IT IS GRATIFYING and gladdening that the Interior Department has decided to fix the Martin Luther King Jr. National Memorial by restoring the civil rights leader’s “drum major” quote to the full, verbatim version of what Dr. King said, rather than a misleadingly edited fragment.
Dr. King said in 1968: “Yes, if you want to say that I was a drum major, say that I was a drum major for justice. Say that I was a drum major for peace. I was a drum major for righteousness. And all of the other shallow things will not matter.” But the inscription on the monument unveiled last fall read only: “I was a drum major for justice, peace and righteousness.” That wrongly made Dr. King sound, as poet Maya Angelou put it, “like an arrogant twit.”
Interior Secretary Ken Salazar has handled this deftly, taking on the matter personally, avoiding institutional defensiveness and emphasizing why it matters. The memorial is, he said, a “reminder of the continuing relevance of Dr. King’s dream of dignity, respect and justice for all. With a monument so powerful and timeless, it is especially important that all aspects of its words, design and meaning stay true to Dr. King’s life and legacy.”

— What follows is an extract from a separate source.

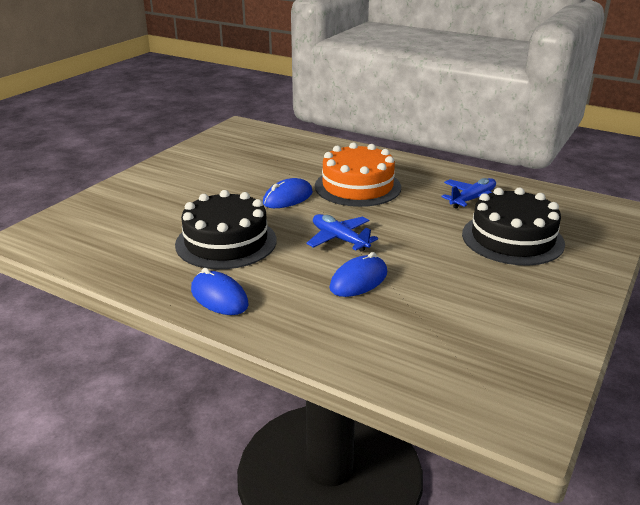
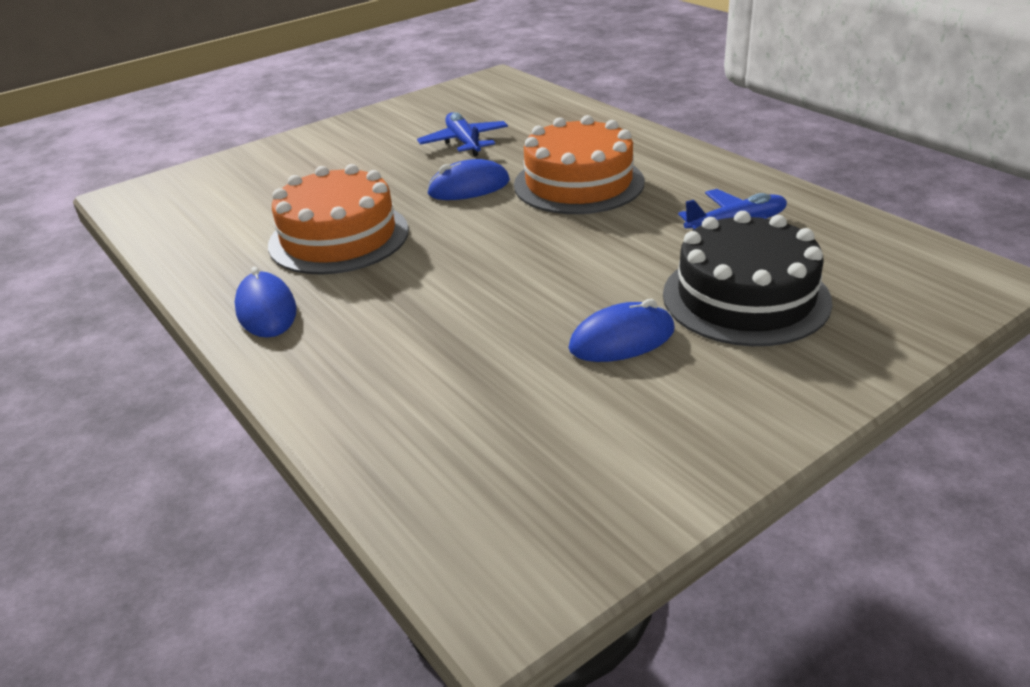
camera: 25 degrees right, 5 degrees up
(226, 242) = (339, 237): black cake -> orange cake
(339, 239) = (486, 256): blue plane -> blue plane (464, 142)
(358, 280) = (459, 321): blue mouse -> blue mouse (622, 339)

The decision to include the entire quote has preceded any announcement about how the correction will be etched into the granite Stone of Hope. The secretary quoted us a cost range of $150,000 to $600,000 — a cost that shouldn’t be borne by the government, since it seems to have acted in good faith, approving the original plans with the full quote. Private donations, especially from the Martin Luther King Memorial Foundation, are a much fairer source.
Not everyone is happy with the correction. Ed Jackson Jr., the project’s lead architect, told The Post’s Carol Morello that the change to make the memorial more accurately reflect Dr. King’s words will “deface” and “destroy the quality” of the monument. He laments that he had not been consulted for this decision. How ironic that last claim is: The poorly edited quote arose because Mr. Jackson unilaterally chose to edit out 37 of the 47 words from the original text without consulting the various entities authorized to approve the content of the monument.
It is vital to remember that Dr. King’s point was about the perils of “the drum-major instinct” — the desire to seem important and get attention for oneself — and that the instinct should be secondary to the change one wants to make in the world. The difference between Dr. King’s quote and Mr. Jackson’s excerpt — a warning about the desire to boast, versus an actual boast — is precisely the lesson needed here.
Luckily, we have all had a few months to ruminate on what King really said — and future memorial visitors will get the same chance.